Given that she was enthralled by color, it is not surprising that Cassatt would eventually aspire to make colored etchings. The first evidence of her interest in making color prints is found in a well-known letter to her friend, the artist Berthe Morisot. Written on April 15, 1890, after the opening of a monumental exhibition of 725 Japanese ukiyo-e prints at the École des Beaux-Arts, Cassatt wrote:

You could come and dine here with us and afterward we could go to see the Japanese prints at the Beaux-Arts. Seriously you must not miss that. You who want to make color prints you couldn’t dream of anything more beautiful. I dream of it and don’t think of anything else but color on copper. Fantin [Latour] was there on the 1st day I went and was in ecstasy. 

Japanese prints were well known to Cassatt and her contemporaries long before this major exhibition; she was an avid collector of prints, porcelains, and decorative fans from Japan. The vast exhibition immersed visitors in the intense color, bold outlines, contrasting decorative patterns, surprising foreshortenings, and dramatic cropping characteristic of ukiyo-e prints. The subjects of the Japanese woodcuts—mothers and children, women at the toilette, social visits and tea drinking—were by then established themes in Cassatt’s own work. The exhibition inspired her to translate the densely worked surfaces of her paintings of women into equally colorful but vastly simplified—even stylized—compositions. Her letter to Morisot foreshadowed the passion with which she would approach the challenge of making a suite of ten color prints, equal in style and beauty to the Japanese woodcuts she so admired. Cassatt printed the suite herself with the assistance of a professional printer, known to us only as Monsieur Leroy. For the line work, Cassatt used drypoint or soft-ground, and for the flat planes of brilliant color she applied specially mixed colors directly to passages on the plate prepared with aquatint. Thus she was able to achieve different effects in each impression, varying the color subtly, or at times dramatically. Cassatt printed the suite in an edition of only 25, and today they are extremely rare and highly prized. The museum’s six prints from the series will all be on view in the exhibition, and the museum’s preparatory drawing for one print in the series, The Letter, will be shown alongside an impression of the print on loan from the McNay Art Museum, San Antonio.
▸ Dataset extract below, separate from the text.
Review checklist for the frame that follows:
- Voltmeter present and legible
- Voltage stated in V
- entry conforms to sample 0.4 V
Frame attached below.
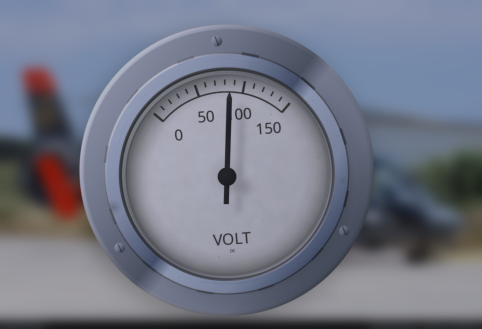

The exhibition is organized thematically, juxtaposing Cassatt’s images of bourgeois women and mothers and children with works on paper addressing similar themes by Morisot and Auguste Renoir. Women of 19th-century Paris outside of Cassatt’s purview—rural laborers, laundresses, dancers, and prostitutes—were frequent subjects for her male contemporaries. Drawings in pastel, watercolor, and red chalk, as well as etchings and lithographs, by Pissarro, Degas, Édouard Vuillard, Édouard Manet, and Henri Toulouse-Lautrec represent women of the era from a variety of perspectives, addressing the complex and often fraught idea of “the modern woman” in late 19th-century Paris.